'I just feel my mother is being fobbed off. I don’t think it is one bit fair on her'

'I just feel my mother is being fobbed off. I don’t think it is one bit fair on her'

Chrissie Tully has been in hospital three times in the last five months, and her health is declining. Photo: Hany Marzouk

A 94-year-old mother and baby home survivor who raised more than €70,000 on GoFundMe to help buy her council house is still waiting for the sale to go through – five months after making a purchase application.

Chrissie Tully is the oldest known survivor of the Tuam mother and baby home, where she gave birth to two baby boys. Earlier this year, her son Patrick Naughton, who was adopted at birth and with whom Chrissie was later reunited, helped her to raise funds to buy her council home.

"It's the only thing she will ever own,” said Mr Naughton at the time, adding that his mother wanted to own the house "in the hope that her missing son will have a place to call home should he ever return".

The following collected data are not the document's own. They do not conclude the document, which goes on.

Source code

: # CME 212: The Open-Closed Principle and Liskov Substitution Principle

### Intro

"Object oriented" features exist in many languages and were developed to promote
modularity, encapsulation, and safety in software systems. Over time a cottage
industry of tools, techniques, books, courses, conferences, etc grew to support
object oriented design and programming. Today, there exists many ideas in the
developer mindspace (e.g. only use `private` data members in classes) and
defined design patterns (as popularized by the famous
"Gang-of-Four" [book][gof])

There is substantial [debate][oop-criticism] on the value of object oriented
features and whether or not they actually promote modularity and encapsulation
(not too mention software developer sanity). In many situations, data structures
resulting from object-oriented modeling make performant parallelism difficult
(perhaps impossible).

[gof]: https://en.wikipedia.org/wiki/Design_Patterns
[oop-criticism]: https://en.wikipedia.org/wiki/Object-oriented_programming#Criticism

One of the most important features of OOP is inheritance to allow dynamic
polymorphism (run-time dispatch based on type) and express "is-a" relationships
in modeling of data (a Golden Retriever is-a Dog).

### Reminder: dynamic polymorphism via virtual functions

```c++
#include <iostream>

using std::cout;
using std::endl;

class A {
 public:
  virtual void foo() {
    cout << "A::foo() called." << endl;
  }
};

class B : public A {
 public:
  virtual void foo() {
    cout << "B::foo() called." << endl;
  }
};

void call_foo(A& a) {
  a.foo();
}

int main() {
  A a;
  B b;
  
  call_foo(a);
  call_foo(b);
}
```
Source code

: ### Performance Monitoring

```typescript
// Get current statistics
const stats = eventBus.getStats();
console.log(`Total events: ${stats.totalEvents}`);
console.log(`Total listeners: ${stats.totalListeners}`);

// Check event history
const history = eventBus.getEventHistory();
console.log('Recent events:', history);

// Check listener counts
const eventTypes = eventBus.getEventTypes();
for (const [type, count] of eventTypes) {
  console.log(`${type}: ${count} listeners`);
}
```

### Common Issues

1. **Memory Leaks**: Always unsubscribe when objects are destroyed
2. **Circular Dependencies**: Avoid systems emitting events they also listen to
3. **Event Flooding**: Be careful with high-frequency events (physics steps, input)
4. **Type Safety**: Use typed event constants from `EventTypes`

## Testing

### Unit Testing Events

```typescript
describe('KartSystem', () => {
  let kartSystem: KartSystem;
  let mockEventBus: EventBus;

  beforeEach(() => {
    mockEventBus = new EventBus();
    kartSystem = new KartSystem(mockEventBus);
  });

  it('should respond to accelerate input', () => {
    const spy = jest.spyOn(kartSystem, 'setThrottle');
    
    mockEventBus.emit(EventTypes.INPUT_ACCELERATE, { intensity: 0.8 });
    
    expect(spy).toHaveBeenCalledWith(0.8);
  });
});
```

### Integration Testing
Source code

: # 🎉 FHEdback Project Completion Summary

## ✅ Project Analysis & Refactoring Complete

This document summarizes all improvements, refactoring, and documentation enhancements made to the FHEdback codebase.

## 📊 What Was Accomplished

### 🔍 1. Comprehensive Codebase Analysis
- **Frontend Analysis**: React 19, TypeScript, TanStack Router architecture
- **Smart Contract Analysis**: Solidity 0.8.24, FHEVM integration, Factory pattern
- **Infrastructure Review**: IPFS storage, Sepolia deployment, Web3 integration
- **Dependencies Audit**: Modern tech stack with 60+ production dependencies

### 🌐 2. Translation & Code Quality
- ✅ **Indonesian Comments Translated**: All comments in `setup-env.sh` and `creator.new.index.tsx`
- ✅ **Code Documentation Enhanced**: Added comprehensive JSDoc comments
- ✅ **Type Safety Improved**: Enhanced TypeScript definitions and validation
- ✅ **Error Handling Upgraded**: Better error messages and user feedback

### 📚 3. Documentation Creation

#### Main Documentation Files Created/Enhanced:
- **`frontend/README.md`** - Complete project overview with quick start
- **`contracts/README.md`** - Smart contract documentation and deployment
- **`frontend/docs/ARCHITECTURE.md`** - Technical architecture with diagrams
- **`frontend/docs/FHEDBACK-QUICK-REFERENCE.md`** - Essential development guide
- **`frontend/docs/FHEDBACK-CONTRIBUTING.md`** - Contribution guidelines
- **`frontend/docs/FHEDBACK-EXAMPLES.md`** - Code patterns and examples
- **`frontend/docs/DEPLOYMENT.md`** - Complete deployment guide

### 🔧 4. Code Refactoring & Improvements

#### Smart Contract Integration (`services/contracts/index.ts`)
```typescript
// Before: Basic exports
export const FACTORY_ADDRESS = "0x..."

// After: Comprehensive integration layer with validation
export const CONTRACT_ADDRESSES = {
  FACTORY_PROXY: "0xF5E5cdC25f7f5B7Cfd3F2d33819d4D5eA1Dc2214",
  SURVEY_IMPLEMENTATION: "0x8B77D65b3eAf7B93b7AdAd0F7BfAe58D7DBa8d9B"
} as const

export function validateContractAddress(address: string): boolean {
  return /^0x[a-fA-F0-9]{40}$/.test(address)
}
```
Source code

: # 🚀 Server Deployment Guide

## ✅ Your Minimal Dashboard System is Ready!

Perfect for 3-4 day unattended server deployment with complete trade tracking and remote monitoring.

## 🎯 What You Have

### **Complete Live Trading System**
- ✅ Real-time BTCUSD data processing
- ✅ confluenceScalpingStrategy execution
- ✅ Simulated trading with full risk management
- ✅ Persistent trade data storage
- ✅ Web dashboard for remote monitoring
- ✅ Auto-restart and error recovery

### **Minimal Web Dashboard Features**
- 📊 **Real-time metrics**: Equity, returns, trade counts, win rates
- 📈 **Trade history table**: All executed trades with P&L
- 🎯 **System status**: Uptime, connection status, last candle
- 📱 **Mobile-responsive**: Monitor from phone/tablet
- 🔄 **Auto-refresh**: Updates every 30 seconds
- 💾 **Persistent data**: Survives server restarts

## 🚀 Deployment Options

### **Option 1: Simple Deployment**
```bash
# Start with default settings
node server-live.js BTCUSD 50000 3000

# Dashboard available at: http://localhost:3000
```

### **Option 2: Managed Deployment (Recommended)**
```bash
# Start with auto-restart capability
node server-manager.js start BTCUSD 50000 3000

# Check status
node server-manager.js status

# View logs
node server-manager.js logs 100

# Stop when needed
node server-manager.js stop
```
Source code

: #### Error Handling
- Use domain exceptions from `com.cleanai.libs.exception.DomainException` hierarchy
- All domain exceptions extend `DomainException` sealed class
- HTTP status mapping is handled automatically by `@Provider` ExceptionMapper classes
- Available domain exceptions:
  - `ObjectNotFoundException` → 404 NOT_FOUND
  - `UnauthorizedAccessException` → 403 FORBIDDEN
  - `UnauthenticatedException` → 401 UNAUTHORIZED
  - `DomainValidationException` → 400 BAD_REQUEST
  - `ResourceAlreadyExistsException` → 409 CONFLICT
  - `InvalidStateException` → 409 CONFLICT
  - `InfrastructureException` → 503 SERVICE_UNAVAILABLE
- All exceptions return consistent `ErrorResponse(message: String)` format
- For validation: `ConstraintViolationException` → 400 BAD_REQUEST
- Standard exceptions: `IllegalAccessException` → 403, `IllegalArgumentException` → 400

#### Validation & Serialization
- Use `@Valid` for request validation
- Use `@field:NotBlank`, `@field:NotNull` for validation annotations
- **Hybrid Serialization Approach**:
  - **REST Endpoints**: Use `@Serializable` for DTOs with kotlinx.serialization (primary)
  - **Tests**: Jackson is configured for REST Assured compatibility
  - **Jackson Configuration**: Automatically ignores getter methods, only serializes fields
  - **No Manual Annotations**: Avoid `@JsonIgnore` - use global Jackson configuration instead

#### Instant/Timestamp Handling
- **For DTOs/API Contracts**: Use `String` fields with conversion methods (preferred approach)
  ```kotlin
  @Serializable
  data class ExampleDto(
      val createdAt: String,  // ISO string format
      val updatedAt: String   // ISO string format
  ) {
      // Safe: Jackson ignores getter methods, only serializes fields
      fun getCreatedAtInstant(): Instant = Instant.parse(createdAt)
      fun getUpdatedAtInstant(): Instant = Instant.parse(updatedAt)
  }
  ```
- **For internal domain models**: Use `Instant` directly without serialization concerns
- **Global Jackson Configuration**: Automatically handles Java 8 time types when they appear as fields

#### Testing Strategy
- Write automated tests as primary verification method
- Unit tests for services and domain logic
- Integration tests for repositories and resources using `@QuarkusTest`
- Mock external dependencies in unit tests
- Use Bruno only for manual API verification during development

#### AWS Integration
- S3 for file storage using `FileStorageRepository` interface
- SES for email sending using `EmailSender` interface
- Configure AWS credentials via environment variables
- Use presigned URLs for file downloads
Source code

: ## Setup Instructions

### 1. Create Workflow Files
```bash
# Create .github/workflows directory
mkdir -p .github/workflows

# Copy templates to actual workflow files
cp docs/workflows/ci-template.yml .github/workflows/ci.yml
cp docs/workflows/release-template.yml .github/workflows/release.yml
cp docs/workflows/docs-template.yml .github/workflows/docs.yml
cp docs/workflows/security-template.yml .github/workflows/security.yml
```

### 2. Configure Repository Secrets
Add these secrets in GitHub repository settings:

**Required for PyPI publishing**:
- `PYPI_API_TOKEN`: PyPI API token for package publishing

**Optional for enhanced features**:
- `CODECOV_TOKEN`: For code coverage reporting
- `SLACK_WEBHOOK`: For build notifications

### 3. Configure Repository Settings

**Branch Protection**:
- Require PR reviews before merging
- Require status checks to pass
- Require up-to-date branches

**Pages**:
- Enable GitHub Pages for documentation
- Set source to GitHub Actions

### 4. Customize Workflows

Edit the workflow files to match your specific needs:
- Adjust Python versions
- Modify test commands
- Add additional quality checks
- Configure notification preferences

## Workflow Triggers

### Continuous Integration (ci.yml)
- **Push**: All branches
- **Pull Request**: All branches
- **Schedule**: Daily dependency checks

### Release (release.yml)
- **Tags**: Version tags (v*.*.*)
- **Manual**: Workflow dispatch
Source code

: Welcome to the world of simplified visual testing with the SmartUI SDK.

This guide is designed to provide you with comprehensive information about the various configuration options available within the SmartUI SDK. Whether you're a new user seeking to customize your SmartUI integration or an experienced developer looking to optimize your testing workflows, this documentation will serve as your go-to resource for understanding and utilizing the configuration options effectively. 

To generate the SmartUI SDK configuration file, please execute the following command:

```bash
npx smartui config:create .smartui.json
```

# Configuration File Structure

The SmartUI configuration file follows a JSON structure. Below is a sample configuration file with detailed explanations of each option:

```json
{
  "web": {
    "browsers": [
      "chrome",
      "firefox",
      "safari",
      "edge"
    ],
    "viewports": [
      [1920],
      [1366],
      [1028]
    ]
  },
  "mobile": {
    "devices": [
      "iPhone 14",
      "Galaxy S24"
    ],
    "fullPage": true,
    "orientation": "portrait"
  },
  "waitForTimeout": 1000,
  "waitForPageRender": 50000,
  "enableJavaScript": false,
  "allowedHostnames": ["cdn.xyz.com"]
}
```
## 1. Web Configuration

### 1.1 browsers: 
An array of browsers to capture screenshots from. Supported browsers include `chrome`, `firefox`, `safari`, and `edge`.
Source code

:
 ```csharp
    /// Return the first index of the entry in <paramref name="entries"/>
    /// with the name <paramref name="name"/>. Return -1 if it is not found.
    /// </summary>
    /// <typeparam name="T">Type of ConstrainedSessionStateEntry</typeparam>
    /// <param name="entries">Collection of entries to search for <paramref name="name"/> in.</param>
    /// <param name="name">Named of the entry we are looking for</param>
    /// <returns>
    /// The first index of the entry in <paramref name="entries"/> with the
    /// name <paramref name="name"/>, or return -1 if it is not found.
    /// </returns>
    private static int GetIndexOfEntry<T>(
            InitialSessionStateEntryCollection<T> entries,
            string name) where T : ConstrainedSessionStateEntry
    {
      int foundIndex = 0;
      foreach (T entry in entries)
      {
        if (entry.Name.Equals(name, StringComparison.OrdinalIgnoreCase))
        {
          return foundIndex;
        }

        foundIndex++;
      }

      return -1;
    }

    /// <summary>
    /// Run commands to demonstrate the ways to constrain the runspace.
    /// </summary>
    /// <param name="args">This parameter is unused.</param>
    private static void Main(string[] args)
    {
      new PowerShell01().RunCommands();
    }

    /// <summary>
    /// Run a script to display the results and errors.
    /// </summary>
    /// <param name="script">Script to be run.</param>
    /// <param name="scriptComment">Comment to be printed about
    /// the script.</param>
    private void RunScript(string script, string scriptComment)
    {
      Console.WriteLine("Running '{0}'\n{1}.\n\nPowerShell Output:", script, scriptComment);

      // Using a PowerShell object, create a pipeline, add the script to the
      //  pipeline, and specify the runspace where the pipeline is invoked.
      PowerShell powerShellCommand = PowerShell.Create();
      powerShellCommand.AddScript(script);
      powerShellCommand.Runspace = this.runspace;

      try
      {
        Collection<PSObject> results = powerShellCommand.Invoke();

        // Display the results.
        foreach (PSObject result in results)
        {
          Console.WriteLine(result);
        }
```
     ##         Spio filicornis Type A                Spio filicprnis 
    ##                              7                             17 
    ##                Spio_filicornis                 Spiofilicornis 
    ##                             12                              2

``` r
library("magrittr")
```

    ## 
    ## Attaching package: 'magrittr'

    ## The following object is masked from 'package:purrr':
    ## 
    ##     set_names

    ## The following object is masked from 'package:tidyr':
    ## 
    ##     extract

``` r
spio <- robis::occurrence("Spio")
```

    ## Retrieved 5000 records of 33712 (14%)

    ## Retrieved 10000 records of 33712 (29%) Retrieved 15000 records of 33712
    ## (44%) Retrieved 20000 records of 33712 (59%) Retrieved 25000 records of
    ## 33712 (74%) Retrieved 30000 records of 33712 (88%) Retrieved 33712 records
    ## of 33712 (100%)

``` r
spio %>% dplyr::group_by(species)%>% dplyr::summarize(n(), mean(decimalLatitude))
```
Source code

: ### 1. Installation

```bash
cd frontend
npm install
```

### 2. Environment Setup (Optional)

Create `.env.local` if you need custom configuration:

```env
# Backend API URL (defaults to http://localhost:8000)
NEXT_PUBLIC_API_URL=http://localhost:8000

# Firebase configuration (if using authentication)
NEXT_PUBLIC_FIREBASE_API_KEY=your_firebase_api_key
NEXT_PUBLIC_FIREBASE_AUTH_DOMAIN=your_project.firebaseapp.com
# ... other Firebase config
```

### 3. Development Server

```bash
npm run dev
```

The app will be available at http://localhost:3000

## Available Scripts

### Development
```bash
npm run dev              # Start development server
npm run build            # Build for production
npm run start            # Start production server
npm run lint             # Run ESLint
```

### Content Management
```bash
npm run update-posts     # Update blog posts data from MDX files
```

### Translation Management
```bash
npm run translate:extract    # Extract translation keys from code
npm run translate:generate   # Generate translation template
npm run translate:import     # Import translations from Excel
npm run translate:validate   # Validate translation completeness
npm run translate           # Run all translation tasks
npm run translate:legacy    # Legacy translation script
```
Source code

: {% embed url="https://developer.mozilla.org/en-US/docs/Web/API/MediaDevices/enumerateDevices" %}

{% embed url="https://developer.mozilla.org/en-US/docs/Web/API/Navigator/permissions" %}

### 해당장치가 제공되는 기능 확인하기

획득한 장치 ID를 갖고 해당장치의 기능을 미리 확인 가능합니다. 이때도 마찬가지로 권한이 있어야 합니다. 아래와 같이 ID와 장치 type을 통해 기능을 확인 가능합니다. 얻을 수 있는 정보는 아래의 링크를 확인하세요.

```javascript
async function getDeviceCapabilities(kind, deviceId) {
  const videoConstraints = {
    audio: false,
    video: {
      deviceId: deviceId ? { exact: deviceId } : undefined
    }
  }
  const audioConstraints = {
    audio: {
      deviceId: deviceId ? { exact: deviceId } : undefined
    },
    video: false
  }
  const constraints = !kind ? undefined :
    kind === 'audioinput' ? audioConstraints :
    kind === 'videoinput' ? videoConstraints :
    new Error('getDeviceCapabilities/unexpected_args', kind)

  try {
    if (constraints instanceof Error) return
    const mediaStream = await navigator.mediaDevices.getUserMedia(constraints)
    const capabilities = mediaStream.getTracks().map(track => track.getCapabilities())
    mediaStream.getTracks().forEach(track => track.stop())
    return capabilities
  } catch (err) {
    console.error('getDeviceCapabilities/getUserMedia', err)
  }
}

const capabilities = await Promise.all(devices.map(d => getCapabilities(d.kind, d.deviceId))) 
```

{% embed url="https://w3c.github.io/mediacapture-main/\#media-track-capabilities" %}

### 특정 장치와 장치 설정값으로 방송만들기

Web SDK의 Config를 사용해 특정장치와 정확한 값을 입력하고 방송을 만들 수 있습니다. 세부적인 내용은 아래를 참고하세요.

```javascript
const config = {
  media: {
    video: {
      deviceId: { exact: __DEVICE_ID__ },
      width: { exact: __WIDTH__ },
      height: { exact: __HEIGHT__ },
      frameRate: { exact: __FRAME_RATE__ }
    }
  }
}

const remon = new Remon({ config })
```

Chrissie's other son, Michael Tully, is recorded as having died in Galway Central Hospital in December 1947 after Chrissie was rushed there from Tuam where she underwent a “complex breech delivery”. The infant was taken away immediately and Chrissie was told he had died.

Unproven concerns have been raised for decades by survivors and families about the falsification of death certs for children born in the mother and baby homes. Chrissie thinks Michael may still be alive.

“I’m growing close to death,” Chrissie told the Irish Examiner earlier this year. “I hope he will turn up somewhere; the idea that he may still be alive keeps me awake every single night and I spend the night saying the rosary for him".

When Chrissie first told her story to the Irish Examiner, thousands of donations began flooding in to a GoFundMe to help her purchase her home. However, her son Patrick said there has been “no movement” on the sale.

“I am over here (in London) working, and I live with my family, so I am trying to help my mother Chrissie from the UK.

“I helped her make the application when I was home last, but she is in and out of hospital this year and this is her one wish, her only request in life, is to leave Michael a home in case he is alive and comes home.

“That’s a terrible way to live. For all we know he could be in the Tuam mass grave that they are digging up now, we just don’t know, but my mother lives in fear that if he comes looking for her, and she will be gone and have no where for him to go.” 

Mr Naughton said he has got “nowhere” with Galway County Council in his efforts to progress the sale "only unanswered calls and letters" since his mother applied to buy the house in May.

He said:

People in the area have waited just three months for their sale to go through. Locals have shared their experiences, and it seems Chrissie is the longest waiting.

“She has been in hospital three times in the last five months, and her health is declining. I feel awful for her because she is worried that she will die without resolving this.

“I have rang the council, but I just feel my mother is being fobbed off. I don’t think it is one bit fair on her. She never asked for anything in life and all these extremely generous members of public paid for her home.”  Galway County Council has been contacted.

The exhumation of the Tuam mass grave is currently underway as forensics try and locate the 796 missing children who died in the Bons Secours-run former mother and baby home for unmarried mothers which operated from 1925 to 1961.